Paris is called the “City of Lights” because it was an early adopter of street illumination, with 56,000 gas lamps throughout the city by the 1860s. But those were eventually replaced by electricity because the French harnessed the technology that came their way. When it comes to automobiles, it’s looking like a similar transition will approach in the ensuing decades. And, according to Motor Trend, NASA may hold the answer.
These days, charging EVs is an arduous regimen, often taking as long as 10 hours for a full charge. Even the ubiquitous Tesla requires 40 minutes to achieve 80 percent charge. Would you spend 40 minutes pumping gas? The modern-looking Hyundai Ioniq 5 can achieve the same charge in 18 minutes, but I don’t know anyone who spends 18 minutes pumping gas unless they’re waiting in line at Costco.
So, NASA to the rescue! A team sponsored by NASA’s Biological and Physical Sciences Division is working on solutions to bring consumers fast EV charging based on tech that has been developed in space, specifically where “massive temperature differentials require massive heat transfer capabilities.” An experiment called the Flow Boiling and Condensation Experiment (FBCE) that is installed in the International Space Station is giving NASA scientists insight to determine if the system can provide the “claimed orders-of-magnitude benefits” with the efficiency of heat transfer.
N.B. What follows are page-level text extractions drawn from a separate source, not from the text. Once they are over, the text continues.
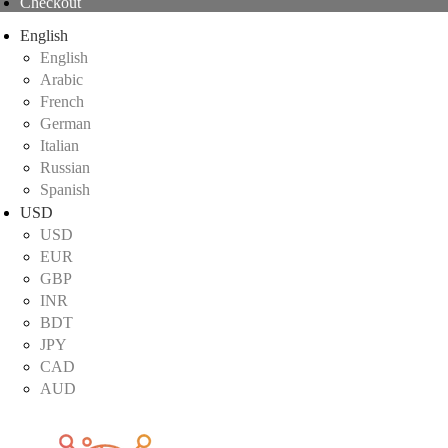
Checkout
English
English
Arabic
French
German
Italian
Russian
Spanish
USD
USD
EUR
GBP
INR
BDT
JPY
CAD
AUD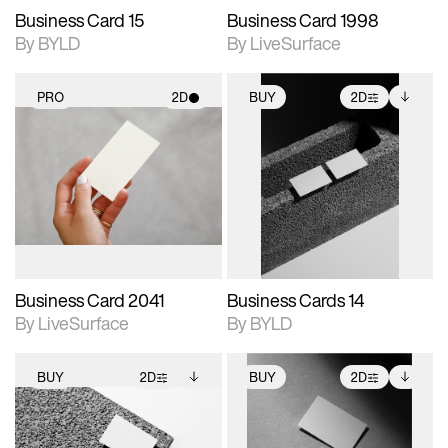
Business Card 15
Business Card 1998
By BYLD
By LiveSurface
PRO
2D
BUY
2D
2D scene with
2D scene with
Includes additional
photographic details.
photographic details.
files when unlocked.
View Surface Info to
Includes support for
Includes support for
download files.
materials and lighting.
extended scene
adjustments.
Business Card 2041
Business Cards 14
By LiveSurface
By BYLD
BUY
2D
BUY
2D
2D scene with
Includes additional
2D scene with
Includes additional
photographic details.
files when unlocked.
photographic details.
files when unlocked.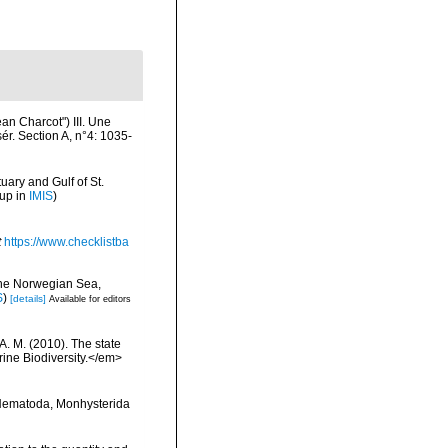
n Charcot") III. Une
ér. Section A, n°4: 1035-
uary and Gulf of St.
 up in
IMIS
)
t
https://www.checklistba
 the Norwegian Sea,
S
)
[details]
Available for editors
 A. M. (2010). The state
ne Biodiversity.</em>
8 Nematoda, Monhysterida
Using a technique called “subcooled flow boiling,” FBCE “efficiently transfers heat by taking advantage of both the liquid’s lower temperature and the ensuing change of phase from liquid to vapor.” This is important because the faster the charging, the higher the temperature for the charging cables. Cables need the cooling to be viable for us on the street.
The best chargers today handle about 520 amperes of current. NASA’s subcooled flow boiling transfers current at 4.6 times that rate, meaning up to 2,400 amps, exceeding the 1,400 amps needed to charge today’s EVs in five minutes.
Let’s assume this technology is the solution that will trickle down to consumers — when will it occur? If scientists already are playing around with five-minute charges, then perhaps California’s 2035 zero-emissions mandate will be perfectly timed. But, to paraphrase the Beatles, tomorrow never knows until we get there.